Conseillez à l’auteur que vous citez Matthieu 23.37, un bel exemple de Jésus qu’il ferait bien de méditer !
Bonjour,
je ne peux m’empêcher de réagir très vite à votre article (percutant
et excellent !) tant cette notion de la masculinité développée par certains chrétiens est effrayante et surtout anti-biblique !
Si j’ai bien compris, Jésus était un homme de la même nature
que nous sauf le péché et tout ce qu’il a pu faire ou supporter,
il l’a réalisé par la puissance du Saint-Esprit, et non par sa capacité
humaine: exemple extraordinaire car c’est le même Saint-Esprit qui
vit en nous, que l’on soit homme ou femme !
Ce modèle de masculinité resurgit dés qu’il y a des avancées pour
les femmes dans le monde. (résistance, peurs, orgueil, refus de
remise en question, de perte des privilèges, des repères….. ?)
On aura malheureusement ce problème jusqu’au retour du Christ.
La réflexion sur ces questions est cruciale car les femmes
y contribuent aussi malheureusement.
II est surprenant que les hommes qui ont le plus reçu de lettres d’amour
dans l’histoire sont des dictateurs : Hitler, Staline , Mao, Bokassa,….
Hommes et femmes sont fascinés par une compréhension diabolique
de la virilité liée au pouvoir mal compris.
MERCI de nous aider à déconstruire ces modèles masculin ou féminin
du monde de la chute et qui nous influencent encore beaucoup, et le plus grave même dans notre lecture de la bible afin de
reconstruire sur la base de l’enseignement du Christ.
Merci ! Je me demande toujours pourquoi les hommes qui sont si sûrs de la prédominance masculine, ne se ‘fabriquent’ pas eux-mêmes et ont besoin du corps d’une femme pendant 9 mois pour devenir un être humain, sans omettre les temps de la petite enfance… En mettant toujours les forces physiques en avant, c’est cacher une frustration psychologique par rapport à cette obligation “naturelle” de passer par la force féminine de l’engendrement…

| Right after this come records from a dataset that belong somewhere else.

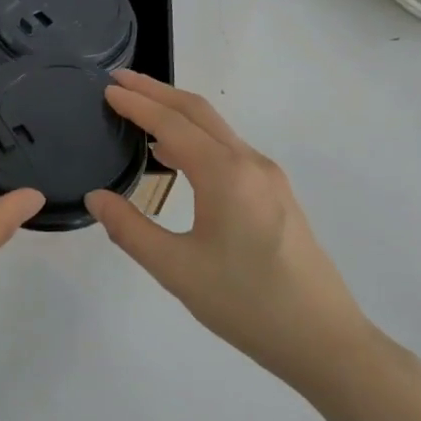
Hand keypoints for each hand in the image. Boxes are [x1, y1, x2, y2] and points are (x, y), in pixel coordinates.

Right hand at [86, 71, 375, 398]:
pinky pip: (229, 149)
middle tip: (120, 81)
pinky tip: (177, 155)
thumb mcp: (176, 270)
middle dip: (157, 91)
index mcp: (225, 174)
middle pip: (198, 112)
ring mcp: (268, 178)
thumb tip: (95, 197)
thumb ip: (130, 229)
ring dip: (177, 113)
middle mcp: (250, 163)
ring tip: (140, 111)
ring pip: (217, 129)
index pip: (172, 124)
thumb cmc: (246, 304)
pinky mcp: (276, 195)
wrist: (324, 340)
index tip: (107, 88)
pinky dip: (196, 137)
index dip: (137, 103)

Dieu choisit Marie pour concevoir un fils, le fils unique de Dieu, Jésus.
Le Fils de l’homme a l’ADN de son Père par le Saint-Esprit et Dieu a choisit celui de la femme Marie.
Dieu choisit son prénom.
Joseph a obéit et a pris soin de Jésus comme son fils. Quelle belle image de l’homme dans son son rôle d’Epouse de Jésus-Christ.
Marie et Élisabeth ont porté les 2 nourrissons qui ont participé au commencement de la nouvelle alliance entre Dieu et les hommes. “Dès qu’Élisabeth entendit la salutation de Marie, son enfant tressaillit dans son sein, et elle fut remplie du Saint-Esprit.
Luc 1:41 LSG”
Ne sommes-nous pas hommes et femmes, Épouse de Jésus-Christ en tant qu’Eglise ?
“Ne faites rien par esprit de parti ou par vaine gloire, mais que l’humilité vous fasse regarder les autres comme étant au-dessus de vous-mêmes.
Philippiens 2:3 LSG”
“Arrêtez, et sachez que je suis Dieu: Je domine sur les nations, je domine sur la terre.
Psaumes 46:11 LSG” Alléluia !
Bonjour,
Moi qui suis un… homme, je vous remercie vivement pour votre article. Il m’a fait découvrir – encore ! – un nouvel argument contre l’engagement des femmes dans les ministères de responsabilité dans l’Eglise, et un argument aussi fallacieux que les autres.